* _Task to complete_: Transcribe the following sales guidance on routing agent identity questions to an SE in full, word for word.

[[ Source extract, beginning ]]

Why this crosses the line: The buyer is asking for architectural commitments on a capability where availability status matters — and a wrong assumption here creates a credibility problem the SE will have to clean up.
Okta's Extended Autonomous Agent (XAA) framework is Early Access as of May 2026. Flag this to your SE before the call and confirm current GA status. Do not let architectural expectations form around a preview capability.
What you say to the buyer:
"Okta's approach to agent identity is a specific architectural model, and I want you to hear it from someone who can walk through the trust model and field your technical team's follow-up questions in real time. Let me get my SE on a call with you."
What you send the SE: Use the universal template. Add the agent framework or platform the buyer is building on. Flag that XAA is EA and confirm current availability status before the call — do not let the SE walk in assuming GA.
Competitive Technical Bake-offs
You hear:
- "We're also evaluating Microsoft Entra for this — how do you compare on non-human identity governance?"

[[ Source extract, end ]]
[[ Given information, beginning ]]

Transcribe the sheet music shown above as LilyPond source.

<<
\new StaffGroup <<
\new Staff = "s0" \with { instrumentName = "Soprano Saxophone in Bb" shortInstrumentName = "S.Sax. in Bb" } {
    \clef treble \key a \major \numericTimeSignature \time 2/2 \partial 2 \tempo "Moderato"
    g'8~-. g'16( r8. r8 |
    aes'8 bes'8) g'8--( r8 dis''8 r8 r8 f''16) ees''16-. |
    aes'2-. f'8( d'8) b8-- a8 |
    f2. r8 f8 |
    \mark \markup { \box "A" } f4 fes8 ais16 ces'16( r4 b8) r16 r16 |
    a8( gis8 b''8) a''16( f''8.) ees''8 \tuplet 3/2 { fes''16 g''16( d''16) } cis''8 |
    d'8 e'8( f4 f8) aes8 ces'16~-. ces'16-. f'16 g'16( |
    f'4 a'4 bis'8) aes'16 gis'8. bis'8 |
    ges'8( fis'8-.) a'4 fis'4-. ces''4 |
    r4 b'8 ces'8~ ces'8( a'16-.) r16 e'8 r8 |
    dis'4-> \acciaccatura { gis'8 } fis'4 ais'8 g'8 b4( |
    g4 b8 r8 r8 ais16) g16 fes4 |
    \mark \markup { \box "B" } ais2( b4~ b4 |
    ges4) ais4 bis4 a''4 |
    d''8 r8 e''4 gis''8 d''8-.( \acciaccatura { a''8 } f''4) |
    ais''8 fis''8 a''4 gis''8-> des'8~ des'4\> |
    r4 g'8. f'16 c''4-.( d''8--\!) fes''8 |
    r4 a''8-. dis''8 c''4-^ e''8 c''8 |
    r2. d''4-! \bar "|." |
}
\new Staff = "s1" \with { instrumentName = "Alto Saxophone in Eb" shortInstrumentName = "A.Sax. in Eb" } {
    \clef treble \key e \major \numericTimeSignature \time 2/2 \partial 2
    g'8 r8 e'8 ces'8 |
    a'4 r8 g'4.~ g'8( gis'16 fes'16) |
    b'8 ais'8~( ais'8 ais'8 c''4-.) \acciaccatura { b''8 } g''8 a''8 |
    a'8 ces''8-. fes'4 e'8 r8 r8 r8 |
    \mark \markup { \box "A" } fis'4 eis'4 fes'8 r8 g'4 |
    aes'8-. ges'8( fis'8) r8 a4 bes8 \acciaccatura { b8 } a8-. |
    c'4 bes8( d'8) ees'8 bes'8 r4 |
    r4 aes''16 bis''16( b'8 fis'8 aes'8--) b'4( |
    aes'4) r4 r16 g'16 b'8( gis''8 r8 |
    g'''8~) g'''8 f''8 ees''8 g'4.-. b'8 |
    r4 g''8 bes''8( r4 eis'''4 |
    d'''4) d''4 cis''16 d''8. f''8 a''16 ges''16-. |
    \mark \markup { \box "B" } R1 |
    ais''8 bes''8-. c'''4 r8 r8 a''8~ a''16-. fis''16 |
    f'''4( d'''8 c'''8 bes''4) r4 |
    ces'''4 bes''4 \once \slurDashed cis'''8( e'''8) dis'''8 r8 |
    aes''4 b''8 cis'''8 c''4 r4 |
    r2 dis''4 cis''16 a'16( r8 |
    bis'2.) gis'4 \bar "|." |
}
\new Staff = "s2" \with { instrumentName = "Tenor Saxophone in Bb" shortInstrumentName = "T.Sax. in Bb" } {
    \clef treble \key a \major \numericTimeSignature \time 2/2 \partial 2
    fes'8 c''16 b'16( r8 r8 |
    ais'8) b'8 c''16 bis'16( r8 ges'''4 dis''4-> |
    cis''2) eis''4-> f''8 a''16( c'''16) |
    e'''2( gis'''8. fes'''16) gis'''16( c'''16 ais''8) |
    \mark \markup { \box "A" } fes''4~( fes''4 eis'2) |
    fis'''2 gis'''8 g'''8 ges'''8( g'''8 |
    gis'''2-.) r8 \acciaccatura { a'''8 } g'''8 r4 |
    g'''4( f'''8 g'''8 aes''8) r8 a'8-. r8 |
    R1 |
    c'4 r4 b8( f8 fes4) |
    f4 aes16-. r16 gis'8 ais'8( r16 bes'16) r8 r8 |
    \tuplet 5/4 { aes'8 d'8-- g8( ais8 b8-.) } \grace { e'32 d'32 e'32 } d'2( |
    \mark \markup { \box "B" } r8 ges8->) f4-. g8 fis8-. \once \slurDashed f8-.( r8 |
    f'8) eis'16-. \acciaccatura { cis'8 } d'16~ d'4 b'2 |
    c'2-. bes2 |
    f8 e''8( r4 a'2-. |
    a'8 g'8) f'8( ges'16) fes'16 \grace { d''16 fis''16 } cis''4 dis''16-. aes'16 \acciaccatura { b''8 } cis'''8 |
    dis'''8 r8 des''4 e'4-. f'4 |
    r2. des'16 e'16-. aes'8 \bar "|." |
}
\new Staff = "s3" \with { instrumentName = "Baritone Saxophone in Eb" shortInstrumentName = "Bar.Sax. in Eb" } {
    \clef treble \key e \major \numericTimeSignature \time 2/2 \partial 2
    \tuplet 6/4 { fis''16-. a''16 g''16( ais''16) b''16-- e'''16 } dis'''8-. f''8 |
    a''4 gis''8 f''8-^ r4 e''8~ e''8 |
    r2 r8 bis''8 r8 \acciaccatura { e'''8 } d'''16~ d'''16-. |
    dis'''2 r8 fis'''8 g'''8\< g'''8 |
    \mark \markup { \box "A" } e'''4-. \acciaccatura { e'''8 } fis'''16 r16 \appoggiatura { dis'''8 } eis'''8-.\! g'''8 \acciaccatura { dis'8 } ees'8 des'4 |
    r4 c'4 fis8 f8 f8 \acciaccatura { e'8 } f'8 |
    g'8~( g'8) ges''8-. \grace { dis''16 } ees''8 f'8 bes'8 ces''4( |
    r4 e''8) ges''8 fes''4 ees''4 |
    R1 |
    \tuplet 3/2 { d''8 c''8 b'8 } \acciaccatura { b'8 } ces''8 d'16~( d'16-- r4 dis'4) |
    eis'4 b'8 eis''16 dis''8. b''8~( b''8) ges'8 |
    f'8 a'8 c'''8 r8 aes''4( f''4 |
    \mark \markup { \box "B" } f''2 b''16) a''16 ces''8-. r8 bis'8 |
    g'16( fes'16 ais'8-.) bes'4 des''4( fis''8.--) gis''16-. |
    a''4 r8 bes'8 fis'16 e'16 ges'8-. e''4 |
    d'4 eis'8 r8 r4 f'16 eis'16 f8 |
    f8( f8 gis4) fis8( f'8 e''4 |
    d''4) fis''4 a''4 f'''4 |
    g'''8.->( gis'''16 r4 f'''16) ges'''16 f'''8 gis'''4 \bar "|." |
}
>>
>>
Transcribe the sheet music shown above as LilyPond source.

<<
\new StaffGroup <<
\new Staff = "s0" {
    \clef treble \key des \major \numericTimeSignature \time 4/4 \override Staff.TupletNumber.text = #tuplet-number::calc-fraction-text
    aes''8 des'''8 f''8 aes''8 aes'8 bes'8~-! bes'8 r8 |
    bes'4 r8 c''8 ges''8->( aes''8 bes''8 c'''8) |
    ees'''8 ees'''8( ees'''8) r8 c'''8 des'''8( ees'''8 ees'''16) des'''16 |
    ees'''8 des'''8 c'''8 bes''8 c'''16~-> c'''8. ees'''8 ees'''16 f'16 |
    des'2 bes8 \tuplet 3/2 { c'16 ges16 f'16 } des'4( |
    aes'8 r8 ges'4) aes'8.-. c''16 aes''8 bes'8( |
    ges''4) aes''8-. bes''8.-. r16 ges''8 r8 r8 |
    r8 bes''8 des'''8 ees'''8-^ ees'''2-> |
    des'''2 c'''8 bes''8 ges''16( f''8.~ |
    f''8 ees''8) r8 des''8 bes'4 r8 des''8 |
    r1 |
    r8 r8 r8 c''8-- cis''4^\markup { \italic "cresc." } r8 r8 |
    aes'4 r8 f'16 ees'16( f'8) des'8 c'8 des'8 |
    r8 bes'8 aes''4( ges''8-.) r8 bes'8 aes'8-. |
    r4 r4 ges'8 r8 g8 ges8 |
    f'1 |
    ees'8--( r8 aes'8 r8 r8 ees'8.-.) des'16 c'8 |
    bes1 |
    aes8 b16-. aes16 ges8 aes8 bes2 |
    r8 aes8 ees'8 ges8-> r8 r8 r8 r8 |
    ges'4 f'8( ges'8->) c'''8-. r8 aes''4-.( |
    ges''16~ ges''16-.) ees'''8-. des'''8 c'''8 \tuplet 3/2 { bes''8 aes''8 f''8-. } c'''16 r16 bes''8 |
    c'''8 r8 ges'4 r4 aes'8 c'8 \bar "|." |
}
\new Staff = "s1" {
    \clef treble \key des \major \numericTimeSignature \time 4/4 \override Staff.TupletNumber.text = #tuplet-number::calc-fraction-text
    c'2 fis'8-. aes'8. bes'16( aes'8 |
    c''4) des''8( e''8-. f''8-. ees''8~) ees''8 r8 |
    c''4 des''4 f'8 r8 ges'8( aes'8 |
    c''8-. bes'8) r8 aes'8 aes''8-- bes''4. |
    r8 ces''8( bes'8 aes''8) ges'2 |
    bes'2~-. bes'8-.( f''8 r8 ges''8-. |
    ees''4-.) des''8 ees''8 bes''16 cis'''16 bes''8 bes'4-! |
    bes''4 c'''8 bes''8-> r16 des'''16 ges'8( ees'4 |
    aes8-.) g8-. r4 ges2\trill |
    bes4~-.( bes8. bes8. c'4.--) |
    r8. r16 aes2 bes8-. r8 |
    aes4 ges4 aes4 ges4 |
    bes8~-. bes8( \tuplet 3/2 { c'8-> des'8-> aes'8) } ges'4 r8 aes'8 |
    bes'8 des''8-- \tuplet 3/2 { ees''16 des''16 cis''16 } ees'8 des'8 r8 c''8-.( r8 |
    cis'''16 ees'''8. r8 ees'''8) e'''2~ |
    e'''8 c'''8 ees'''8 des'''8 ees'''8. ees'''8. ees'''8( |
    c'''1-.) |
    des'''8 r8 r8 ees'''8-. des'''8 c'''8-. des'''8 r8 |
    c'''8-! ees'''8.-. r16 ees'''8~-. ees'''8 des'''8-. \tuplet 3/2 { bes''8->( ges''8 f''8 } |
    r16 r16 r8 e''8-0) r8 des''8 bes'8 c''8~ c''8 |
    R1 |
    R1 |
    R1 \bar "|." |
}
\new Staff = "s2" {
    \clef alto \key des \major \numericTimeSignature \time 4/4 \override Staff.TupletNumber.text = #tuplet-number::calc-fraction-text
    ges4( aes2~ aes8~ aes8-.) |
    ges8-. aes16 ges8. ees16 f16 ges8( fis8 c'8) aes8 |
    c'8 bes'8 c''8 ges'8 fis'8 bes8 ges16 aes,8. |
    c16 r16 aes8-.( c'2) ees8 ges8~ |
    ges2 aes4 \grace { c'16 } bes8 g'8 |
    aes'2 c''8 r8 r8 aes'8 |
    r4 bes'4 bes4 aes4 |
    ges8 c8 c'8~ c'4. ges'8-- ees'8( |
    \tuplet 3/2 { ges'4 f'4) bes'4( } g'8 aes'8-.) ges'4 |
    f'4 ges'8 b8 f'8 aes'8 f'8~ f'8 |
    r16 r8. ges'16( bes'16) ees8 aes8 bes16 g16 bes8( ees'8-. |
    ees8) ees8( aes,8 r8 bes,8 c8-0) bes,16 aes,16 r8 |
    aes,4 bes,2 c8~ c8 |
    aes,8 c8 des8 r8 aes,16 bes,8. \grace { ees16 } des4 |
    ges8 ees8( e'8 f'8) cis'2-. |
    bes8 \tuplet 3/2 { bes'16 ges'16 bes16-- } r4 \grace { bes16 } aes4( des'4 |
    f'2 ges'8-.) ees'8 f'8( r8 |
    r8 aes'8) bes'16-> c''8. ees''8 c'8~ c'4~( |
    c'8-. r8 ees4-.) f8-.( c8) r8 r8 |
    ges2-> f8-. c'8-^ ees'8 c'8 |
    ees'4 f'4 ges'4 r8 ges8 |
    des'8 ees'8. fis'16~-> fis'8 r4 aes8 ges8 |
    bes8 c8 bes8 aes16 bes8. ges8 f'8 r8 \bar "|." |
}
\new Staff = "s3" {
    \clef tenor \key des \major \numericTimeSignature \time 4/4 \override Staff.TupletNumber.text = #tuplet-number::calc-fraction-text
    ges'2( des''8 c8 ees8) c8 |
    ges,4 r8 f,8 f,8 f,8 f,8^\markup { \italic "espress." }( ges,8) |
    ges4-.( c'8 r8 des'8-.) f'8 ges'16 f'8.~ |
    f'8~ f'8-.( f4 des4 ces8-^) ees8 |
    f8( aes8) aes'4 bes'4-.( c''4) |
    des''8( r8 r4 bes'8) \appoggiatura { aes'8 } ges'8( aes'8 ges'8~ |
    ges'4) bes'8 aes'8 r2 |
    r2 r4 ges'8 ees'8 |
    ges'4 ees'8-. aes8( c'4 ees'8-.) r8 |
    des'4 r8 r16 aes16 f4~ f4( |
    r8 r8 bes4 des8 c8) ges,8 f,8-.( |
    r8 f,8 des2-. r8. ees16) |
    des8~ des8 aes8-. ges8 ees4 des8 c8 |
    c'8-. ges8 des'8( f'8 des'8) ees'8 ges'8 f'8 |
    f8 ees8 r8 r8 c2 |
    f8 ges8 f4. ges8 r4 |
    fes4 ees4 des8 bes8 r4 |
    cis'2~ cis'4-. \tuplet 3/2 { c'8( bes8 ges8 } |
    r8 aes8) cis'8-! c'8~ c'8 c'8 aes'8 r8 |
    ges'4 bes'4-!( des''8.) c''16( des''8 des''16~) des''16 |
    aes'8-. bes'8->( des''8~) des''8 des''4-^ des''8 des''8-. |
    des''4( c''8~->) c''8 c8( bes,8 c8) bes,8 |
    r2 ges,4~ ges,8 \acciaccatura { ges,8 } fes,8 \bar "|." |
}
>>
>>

[[ Given information, end ]]

* _Task response_:
Why this crosses the line: The buyer is asking for architectural commitments on a capability where availability status matters — and a wrong assumption here creates a credibility problem the SE will have to clean up.
Okta's Extended Autonomous Agent (XAA) framework is Early Access as of May 2026. Flag this to your SE before the call and confirm current GA status. Do not let architectural expectations form around a preview capability.
What you say to the buyer:
"Okta's approach to agent identity is a specific architectural model, and I want you to hear it from someone who can walk through the trust model and field your technical team's follow-up questions in real time. Let me get my SE on a call with you."
What you send the SE: Use the universal template. Add the agent framework or platform the buyer is building on. Flag that XAA is EA and confirm current availability status before the call — do not let the SE walk in assuming GA.
Competitive Technical Bake-offs
You hear:
- "We're also evaluating Microsoft Entra for this — how do you compare on non-human identity governance?"